INFORMATION
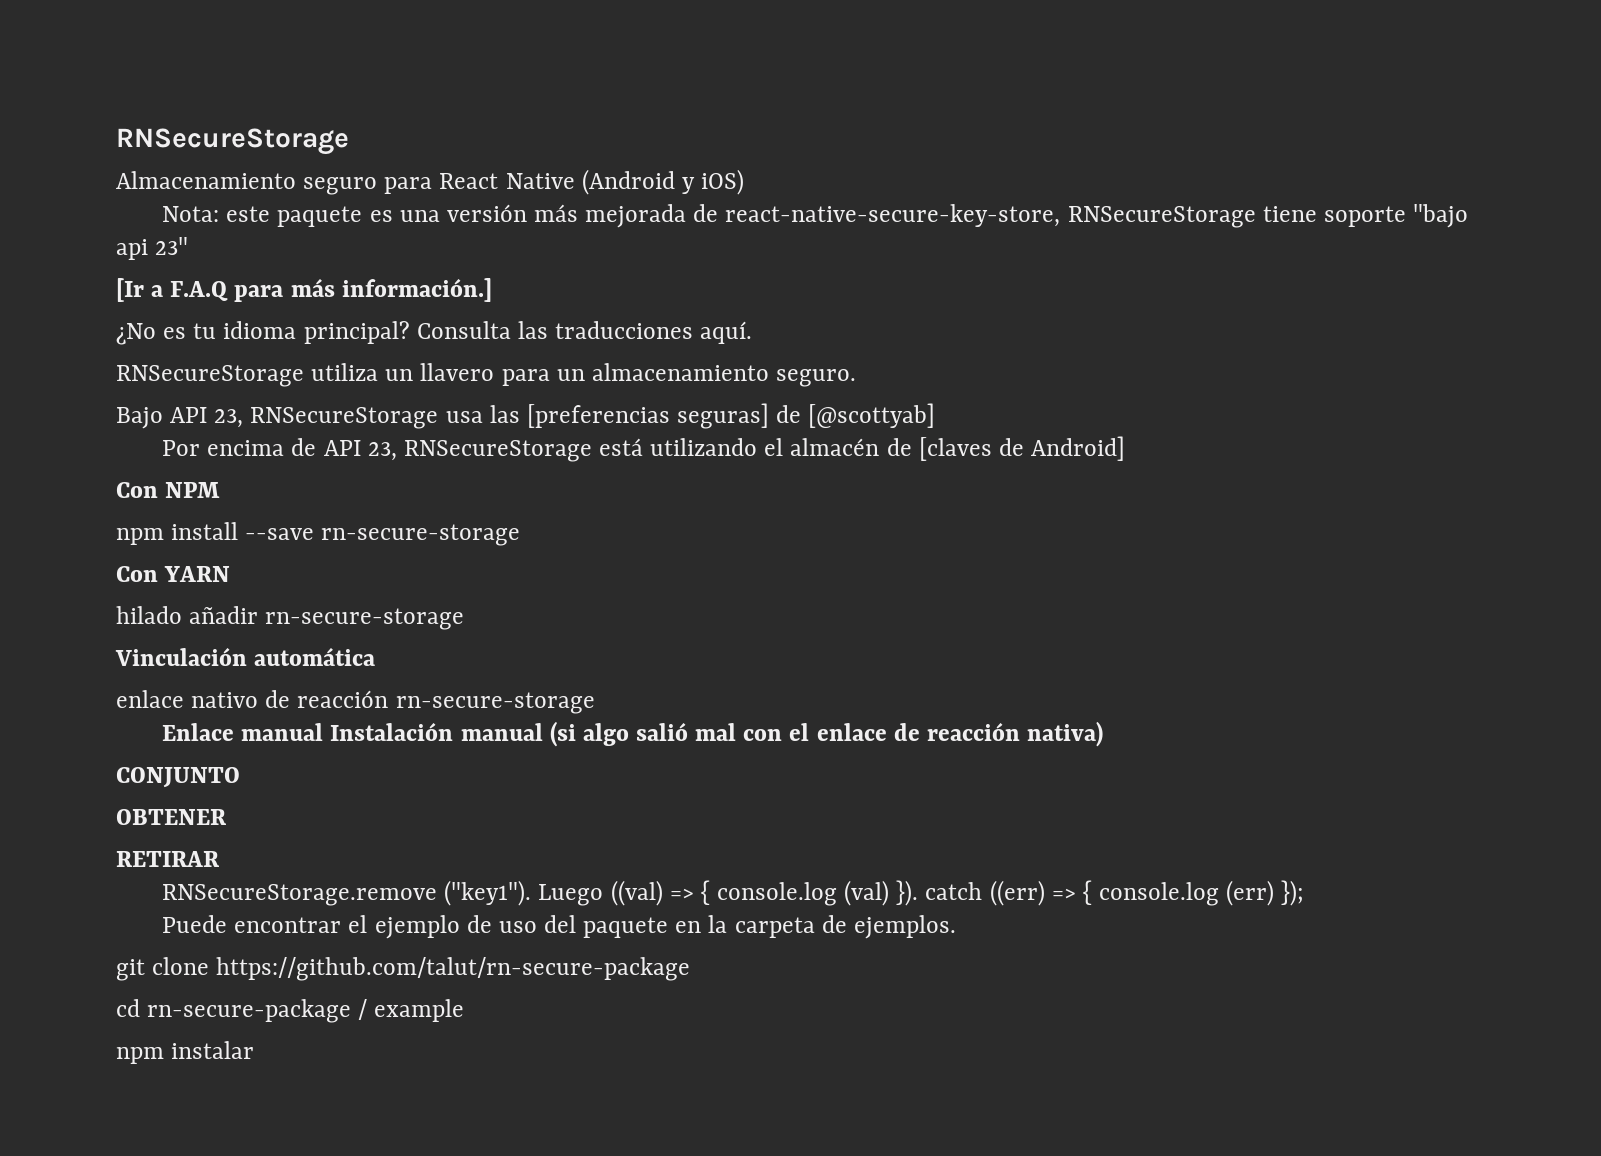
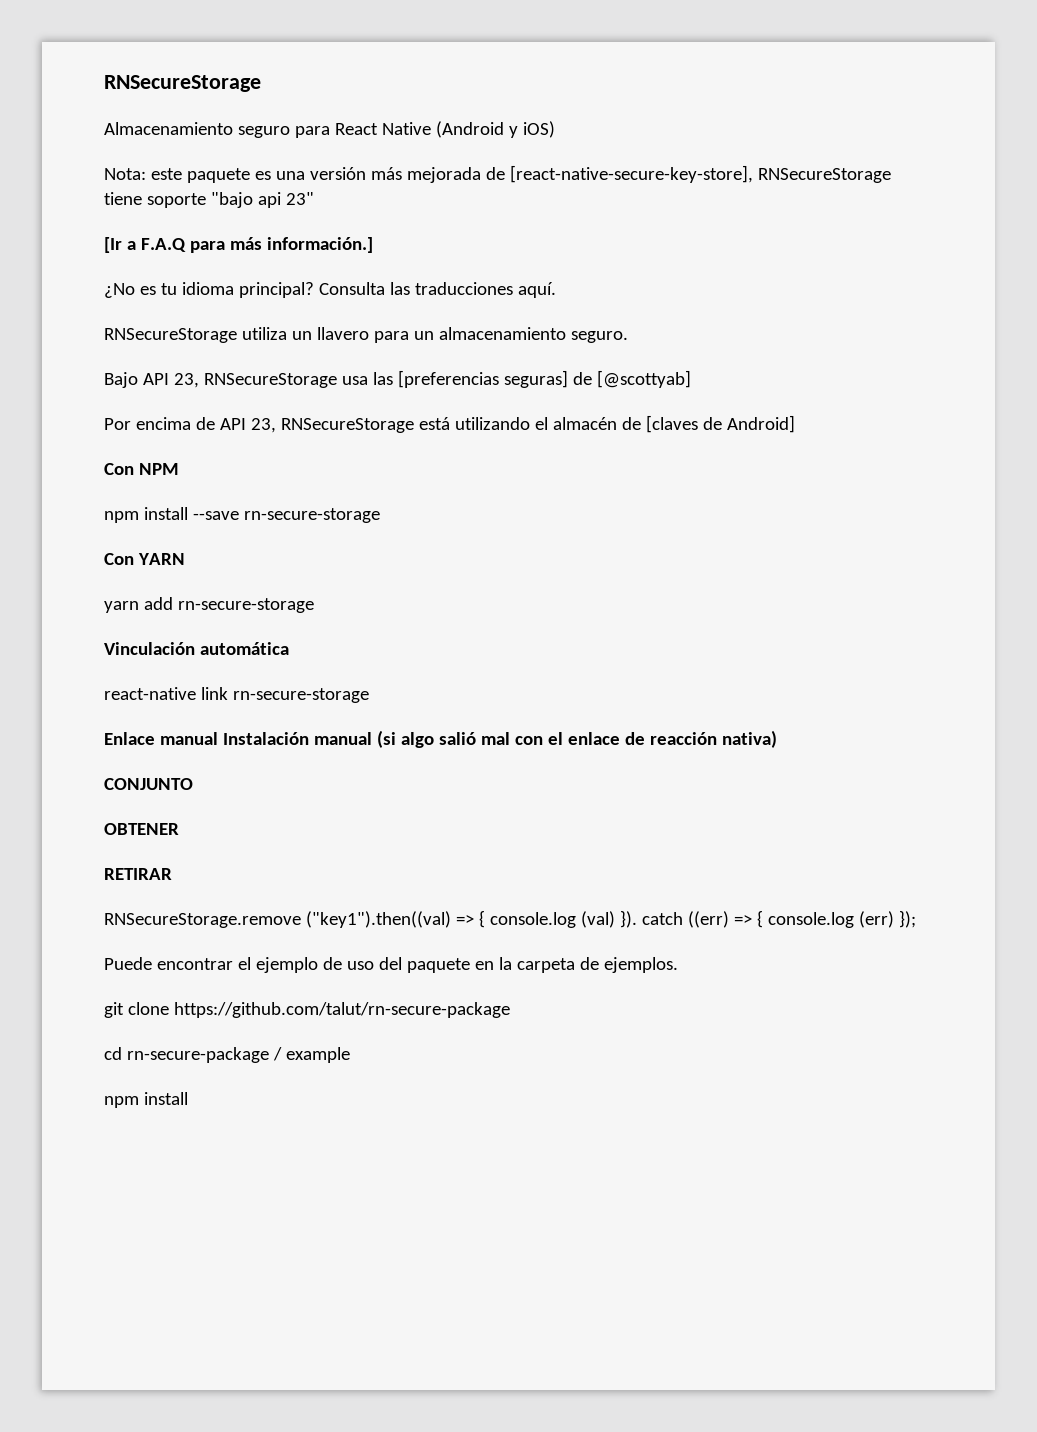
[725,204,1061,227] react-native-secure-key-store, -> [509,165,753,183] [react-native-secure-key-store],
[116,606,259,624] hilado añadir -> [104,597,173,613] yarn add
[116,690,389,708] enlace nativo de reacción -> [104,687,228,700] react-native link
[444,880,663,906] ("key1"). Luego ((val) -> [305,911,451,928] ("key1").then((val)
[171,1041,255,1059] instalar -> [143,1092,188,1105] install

WHAT YOU SHOULD DO
The result should be an exact copy of every entry above, with no pictures included.

THE COMPLETED TASK
[725,204,1061,227] react-native-secure-key-store, -> [509,165,753,183] [react-native-secure-key-store],
[116,606,259,624] hilado añadir -> [104,597,173,613] yarn add
[116,690,389,708] enlace nativo de reacción -> [104,687,228,700] react-native link
[444,880,663,906] ("key1"). Luego ((val) -> [305,911,451,928] ("key1").then((val)
[171,1041,255,1059] instalar -> [143,1092,188,1105] install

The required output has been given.